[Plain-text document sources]
——

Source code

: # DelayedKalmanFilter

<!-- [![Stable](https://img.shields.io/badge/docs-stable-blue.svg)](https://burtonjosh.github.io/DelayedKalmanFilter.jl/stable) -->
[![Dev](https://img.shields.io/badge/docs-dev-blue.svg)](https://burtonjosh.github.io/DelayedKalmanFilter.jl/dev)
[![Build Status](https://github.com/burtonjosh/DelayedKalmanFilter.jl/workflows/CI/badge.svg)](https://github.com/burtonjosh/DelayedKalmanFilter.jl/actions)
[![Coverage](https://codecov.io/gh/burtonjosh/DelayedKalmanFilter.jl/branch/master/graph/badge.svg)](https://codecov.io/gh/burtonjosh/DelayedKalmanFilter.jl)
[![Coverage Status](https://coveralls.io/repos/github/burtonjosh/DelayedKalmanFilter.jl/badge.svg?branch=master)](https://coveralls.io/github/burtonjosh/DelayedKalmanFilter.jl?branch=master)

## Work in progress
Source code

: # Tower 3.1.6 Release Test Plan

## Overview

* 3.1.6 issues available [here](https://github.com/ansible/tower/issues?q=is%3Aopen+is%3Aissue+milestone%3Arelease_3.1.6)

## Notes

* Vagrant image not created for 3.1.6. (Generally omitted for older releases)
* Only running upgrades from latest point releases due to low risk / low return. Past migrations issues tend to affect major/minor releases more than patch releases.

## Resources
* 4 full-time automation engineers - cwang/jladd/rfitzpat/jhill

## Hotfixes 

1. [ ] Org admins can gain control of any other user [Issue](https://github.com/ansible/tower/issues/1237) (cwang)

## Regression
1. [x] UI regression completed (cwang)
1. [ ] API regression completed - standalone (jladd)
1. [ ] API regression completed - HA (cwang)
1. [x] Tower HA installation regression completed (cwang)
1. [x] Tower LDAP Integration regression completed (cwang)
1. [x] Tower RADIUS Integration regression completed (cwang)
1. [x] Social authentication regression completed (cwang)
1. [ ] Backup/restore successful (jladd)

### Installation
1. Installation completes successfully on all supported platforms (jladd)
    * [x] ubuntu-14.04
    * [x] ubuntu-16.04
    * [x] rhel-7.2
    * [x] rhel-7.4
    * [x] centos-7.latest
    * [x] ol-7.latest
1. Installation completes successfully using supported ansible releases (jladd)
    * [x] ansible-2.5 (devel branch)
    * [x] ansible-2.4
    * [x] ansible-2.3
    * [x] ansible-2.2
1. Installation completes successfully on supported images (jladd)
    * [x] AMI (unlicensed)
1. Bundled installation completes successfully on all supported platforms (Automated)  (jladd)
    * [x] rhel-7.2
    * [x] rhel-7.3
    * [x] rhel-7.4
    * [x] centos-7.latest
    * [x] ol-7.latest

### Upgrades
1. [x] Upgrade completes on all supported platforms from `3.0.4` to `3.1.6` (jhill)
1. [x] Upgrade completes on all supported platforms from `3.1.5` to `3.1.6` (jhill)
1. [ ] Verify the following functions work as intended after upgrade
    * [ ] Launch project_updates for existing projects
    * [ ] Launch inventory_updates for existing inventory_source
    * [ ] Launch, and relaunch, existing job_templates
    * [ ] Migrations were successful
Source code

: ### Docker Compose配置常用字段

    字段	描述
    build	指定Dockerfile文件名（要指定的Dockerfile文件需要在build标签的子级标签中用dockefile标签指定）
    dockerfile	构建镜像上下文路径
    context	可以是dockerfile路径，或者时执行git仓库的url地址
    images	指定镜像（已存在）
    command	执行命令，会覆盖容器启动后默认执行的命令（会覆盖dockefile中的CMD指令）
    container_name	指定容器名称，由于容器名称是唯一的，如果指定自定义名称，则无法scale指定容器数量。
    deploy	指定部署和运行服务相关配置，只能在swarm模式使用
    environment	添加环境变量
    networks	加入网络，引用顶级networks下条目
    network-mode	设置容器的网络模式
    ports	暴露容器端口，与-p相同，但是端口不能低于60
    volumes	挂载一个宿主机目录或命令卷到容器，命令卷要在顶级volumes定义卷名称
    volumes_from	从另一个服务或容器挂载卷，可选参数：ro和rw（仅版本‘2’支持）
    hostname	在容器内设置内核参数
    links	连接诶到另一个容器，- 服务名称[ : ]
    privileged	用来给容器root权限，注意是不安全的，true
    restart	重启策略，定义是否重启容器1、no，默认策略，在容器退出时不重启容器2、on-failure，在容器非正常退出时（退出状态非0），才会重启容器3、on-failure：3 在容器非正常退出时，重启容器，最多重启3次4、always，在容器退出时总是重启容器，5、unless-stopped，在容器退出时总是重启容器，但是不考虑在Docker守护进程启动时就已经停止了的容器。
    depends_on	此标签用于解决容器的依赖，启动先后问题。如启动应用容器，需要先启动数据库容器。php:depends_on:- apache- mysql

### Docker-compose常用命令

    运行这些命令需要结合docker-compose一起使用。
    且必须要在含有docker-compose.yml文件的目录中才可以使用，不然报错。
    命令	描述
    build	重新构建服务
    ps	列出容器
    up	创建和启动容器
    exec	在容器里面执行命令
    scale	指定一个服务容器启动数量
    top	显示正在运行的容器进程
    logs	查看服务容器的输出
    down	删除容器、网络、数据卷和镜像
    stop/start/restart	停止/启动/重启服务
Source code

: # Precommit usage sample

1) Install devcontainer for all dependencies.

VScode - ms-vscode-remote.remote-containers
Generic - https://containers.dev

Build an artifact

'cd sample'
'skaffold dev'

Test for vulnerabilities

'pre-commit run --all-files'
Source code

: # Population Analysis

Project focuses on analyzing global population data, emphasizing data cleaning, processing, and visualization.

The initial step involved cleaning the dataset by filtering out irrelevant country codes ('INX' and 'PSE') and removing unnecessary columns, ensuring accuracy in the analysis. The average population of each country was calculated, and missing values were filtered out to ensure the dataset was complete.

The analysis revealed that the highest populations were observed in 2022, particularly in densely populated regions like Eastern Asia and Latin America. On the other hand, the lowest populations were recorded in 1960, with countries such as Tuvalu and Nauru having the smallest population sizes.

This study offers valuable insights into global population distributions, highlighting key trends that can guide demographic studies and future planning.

——

What to produce:
Edit the rows above so that each "regression completed" becomes "regression finished", leaving every other part the same.

Reply:
Source code

: # DelayedKalmanFilter

<!-- [![Stable](https://img.shields.io/badge/docs-stable-blue.svg)](https://burtonjosh.github.io/DelayedKalmanFilter.jl/stable) -->
[![Dev](https://img.shields.io/badge/docs-dev-blue.svg)](https://burtonjosh.github.io/DelayedKalmanFilter.jl/dev)
[![Build Status](https://github.com/burtonjosh/DelayedKalmanFilter.jl/workflows/CI/badge.svg)](https://github.com/burtonjosh/DelayedKalmanFilter.jl/actions)
[![Coverage](https://codecov.io/gh/burtonjosh/DelayedKalmanFilter.jl/branch/master/graph/badge.svg)](https://codecov.io/gh/burtonjosh/DelayedKalmanFilter.jl)
[![Coverage Status](https://coveralls.io/repos/github/burtonjosh/DelayedKalmanFilter.jl/badge.svg?branch=master)](https://coveralls.io/github/burtonjosh/DelayedKalmanFilter.jl?branch=master)

## Work in progress
Source code

: # Tower 3.1.6 Release Test Plan

## Overview

* 3.1.6 issues available [here](https://github.com/ansible/tower/issues?q=is%3Aopen+is%3Aissue+milestone%3Arelease_3.1.6)

## Notes

* Vagrant image not created for 3.1.6. (Generally omitted for older releases)
* Only running upgrades from latest point releases due to low risk / low return. Past migrations issues tend to affect major/minor releases more than patch releases.

## Resources
* 4 full-time automation engineers - cwang/jladd/rfitzpat/jhill

## Hotfixes 

1. [ ] Org admins can gain control of any other user [Issue](https://github.com/ansible/tower/issues/1237) (cwang)

## Regression
1. [x] UI regression finished (cwang)
1. [ ] API regression finished - standalone (jladd)
1. [ ] API regression finished - HA (cwang)
1. [x] Tower HA installation regression finished (cwang)
1. [x] Tower LDAP Integration regression finished (cwang)
1. [x] Tower RADIUS Integration regression finished (cwang)
1. [x] Social authentication regression finished (cwang)
1. [ ] Backup/restore successful (jladd)

### Installation
1. Installation completes successfully on all supported platforms (jladd)
    * [x] ubuntu-14.04
    * [x] ubuntu-16.04
    * [x] rhel-7.2
    * [x] rhel-7.4
    * [x] centos-7.latest
    * [x] ol-7.latest
1. Installation completes successfully using supported ansible releases (jladd)
    * [x] ansible-2.5 (devel branch)
    * [x] ansible-2.4
    * [x] ansible-2.3
    * [x] ansible-2.2
1. Installation completes successfully on supported images (jladd)
    * [x] AMI (unlicensed)
1. Bundled installation completes successfully on all supported platforms (Automated)  (jladd)
    * [x] rhel-7.2
    * [x] rhel-7.3
    * [x] rhel-7.4
    * [x] centos-7.latest
    * [x] ol-7.latest

### Upgrades
1. [x] Upgrade completes on all supported platforms from `3.0.4` to `3.1.6` (jhill)
1. [x] Upgrade completes on all supported platforms from `3.1.5` to `3.1.6` (jhill)
1. [ ] Verify the following functions work as intended after upgrade
    * [ ] Launch project_updates for existing projects
    * [ ] Launch inventory_updates for existing inventory_source
    * [ ] Launch, and relaunch, existing job_templates
    * [ ] Migrations were successful
Source code

: ### Docker Compose配置常用字段

    字段	描述
    build	指定Dockerfile文件名（要指定的Dockerfile文件需要在build标签的子级标签中用dockefile标签指定）
    dockerfile	构建镜像上下文路径
    context	可以是dockerfile路径，或者时执行git仓库的url地址
    images	指定镜像（已存在）
    command	执行命令，会覆盖容器启动后默认执行的命令（会覆盖dockefile中的CMD指令）
    container_name	指定容器名称，由于容器名称是唯一的，如果指定自定义名称，则无法scale指定容器数量。
    deploy	指定部署和运行服务相关配置，只能在swarm模式使用
    environment	添加环境变量
    networks	加入网络，引用顶级networks下条目
    network-mode	设置容器的网络模式
    ports	暴露容器端口，与-p相同，但是端口不能低于60
    volumes	挂载一个宿主机目录或命令卷到容器，命令卷要在顶级volumes定义卷名称
    volumes_from	从另一个服务或容器挂载卷，可选参数：ro和rw（仅版本‘2’支持）
    hostname	在容器内设置内核参数
    links	连接诶到另一个容器，- 服务名称[ : ]
    privileged	用来给容器root权限，注意是不安全的，true
    restart	重启策略，定义是否重启容器1、no，默认策略，在容器退出时不重启容器2、on-failure，在容器非正常退出时（退出状态非0），才会重启容器3、on-failure：3 在容器非正常退出时，重启容器，最多重启3次4、always，在容器退出时总是重启容器，5、unless-stopped，在容器退出时总是重启容器，但是不考虑在Docker守护进程启动时就已经停止了的容器。
    depends_on	此标签用于解决容器的依赖，启动先后问题。如启动应用容器，需要先启动数据库容器。php:depends_on:- apache- mysql

### Docker-compose常用命令

    运行这些命令需要结合docker-compose一起使用。
    且必须要在含有docker-compose.yml文件的目录中才可以使用，不然报错。
    命令	描述
    build	重新构建服务
    ps	列出容器
    up	创建和启动容器
    exec	在容器里面执行命令
    scale	指定一个服务容器启动数量
    top	显示正在运行的容器进程
    logs	查看服务容器的输出
    down	删除容器、网络、数据卷和镜像
    stop/start/restart	停止/启动/重启服务
Source code

: # Precommit usage sample

1) Install devcontainer for all dependencies.

VScode - ms-vscode-remote.remote-containers
Generic - https://containers.dev

Build an artifact

'cd sample'
'skaffold dev'

Test for vulnerabilities

'pre-commit run --all-files'
Source code

: # Population Analysis

Project focuses on analyzing global population data, emphasizing data cleaning, processing, and visualization.

The initial step involved cleaning the dataset by filtering out irrelevant country codes ('INX' and 'PSE') and removing unnecessary columns, ensuring accuracy in the analysis. The average population of each country was calculated, and missing values were filtered out to ensure the dataset was complete.

The analysis revealed that the highest populations were observed in 2022, particularly in densely populated regions like Eastern Asia and Latin America. On the other hand, the lowest populations were recorded in 1960, with countries such as Tuvalu and Nauru having the smallest population sizes.

This study offers valuable insights into global population distributions, highlighting key trends that can guide demographic studies and future planning.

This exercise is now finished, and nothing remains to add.